FALCO PEREGRINUS ANATUM - Duck Hawk. A single specimen of this widely ranging species was obtained by Mr. McQuesten on the Upper Yukon at Fort Reliance on September 10, 1878.

DRYOBATES VILLOSUS LEUCOMELAS - Northern Hairy Woodpecker. This large form of the Hairy Woodpecker nests along the northern tier of States, particularly those bordering the Saint Lawrence, and thence north through the interior of the fur countries, reaching rarely, if at all, the coast of Bering Sea and the adjacent Arctic shores. The specimen in my collection was taken by Mr. McQuesten at Fort Reliance, on the Upper Yukon, about latitude ?? (unreadable), and undoubtedly the bird straggles still farther north.

SAYORNIS SAYA - Say's Phoebe. Several specimens of this bird were brought me from Fort Reliance by Mr. McQuesten, one a male taken on May 12, and a young of the year taken on September 12. The fur traders told me that the bird breeds thus far north, and perhaps even beyond, within the Arctic Circle, which crosses the Yukon a short distance from the locality whence came my specimens.

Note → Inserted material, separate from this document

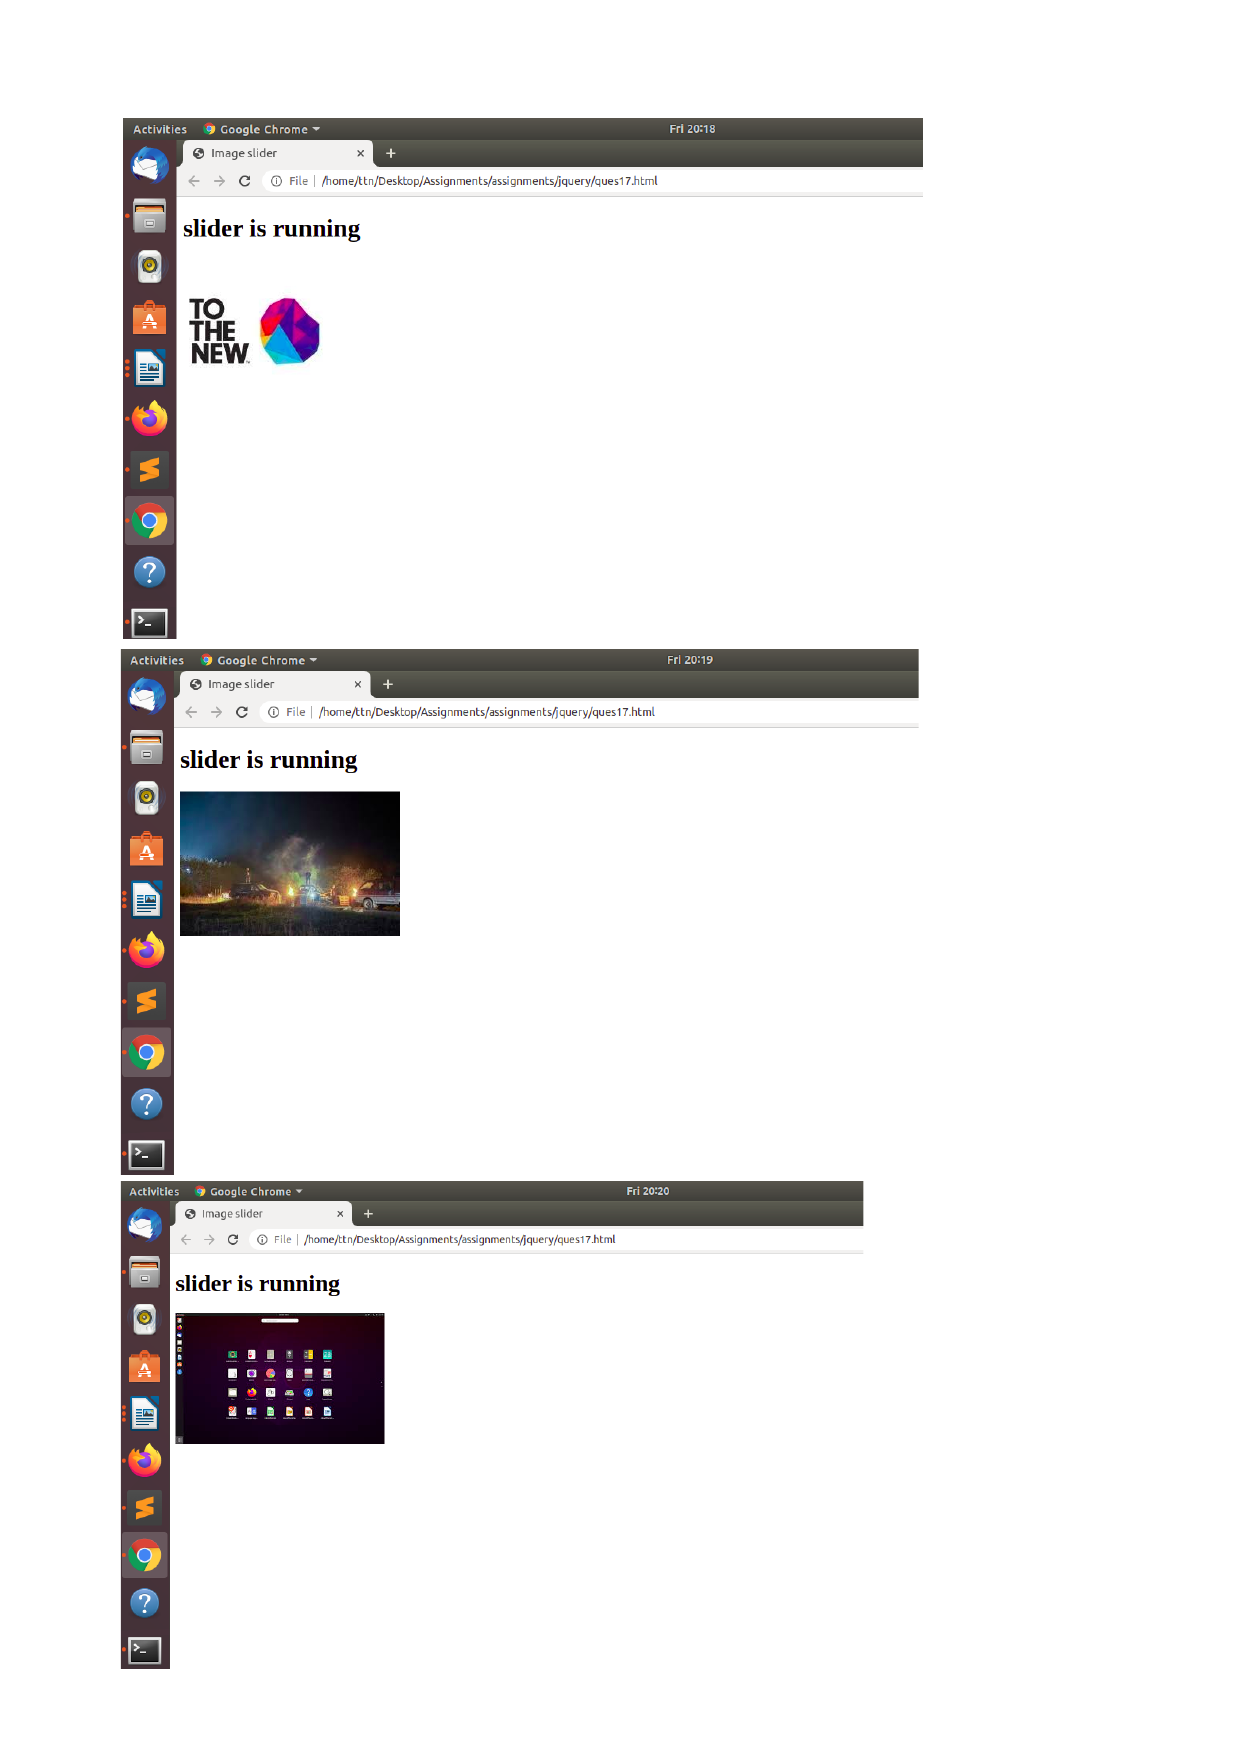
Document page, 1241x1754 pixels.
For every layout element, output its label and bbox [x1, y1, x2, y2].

picture [120, 649, 919, 1175]
picture [123, 118, 923, 639]
picture [120, 1181, 864, 1669]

Throughout Alaska this species appears to be very rare. Two specimens were taken in the vicinity of Saint Michaels during my residence there, and three were secured on the Upper Yukon by Mr. McQuesten on April 3 and 30, 1879. All of these birds are spring males and typical of this variety. It is much more common on the headwaters of the Yukon during spring and summer than along the shores of Bering Sea, where it can only be counted a very rare straggler.


The males reach the Upper Yukon on their return in spring by the 5th to the 18th of April in nearly perfect breeding dress, and from the examination of specimens obtained there by Mr. McQuesten, as also of others taken in full breeding plumage, I am led to believe that, like the Snow Bunting, this bird does not undergo a spring moult, but attains its breeding plumage merely by the wearing away of the light edges to the feathers.

Edward Nelson mentions Captain Jack twice more:

"For repeated kindly aid during my residence in the north, I am under obligations to every one of the fur traders and agents of the Alaska Commercial Company with whom I came in contact, and to my associates at Saint Michaels, Messrs. Rudolph and Henry Neumann and M. Lorenz. I can never forget the cordial interest with which these gentlemen were ever ready to forward my plans, even at considerable personal inconvenience to themselves. To Mr. L. N. McQuesten I am under obligations for many specimens from the Upper Yukon, including the types of Ovis Dalli. (This is the Dall Sheep and Jack is recorded as first to secure a specimen of this hard to find mountain sheep.)"

"E. W. NELSON. SPRINGERVILLE, AKIZ., November 25, 1886."

And finally:

"In closing this brief outline of work accomplished I take pleasure in acknowledging my indebtedness for favors received from the Alaska Commercial Company and particularly from its officers at Saint Michaels, Messrs. Neumann and M. Lorenz.The fur traders, one and all, forwarded my work with voluntary assistance, and my thanks are particularly due to Messrs. L. N. McQuesten, Charles Petersen, Fredrieks, and Williams."

"E. W. NELSON. SPRINGERVILLE, ARIZ., March 3, 1886."

Elsewhere, Jack is credited with discovering a new breed of bear. At first I thought this might be the Kodiak Bear but later found a more complete description which claimed that this bear had shorter legs on one side than the other because it lived at very high elevations. This does seem a little bit bizarre since the bear would have to always travel in one direction to take advantage of longer legs on one side. Still, the report was given seriously. I wonder if it was just Jack playing a joke on someone.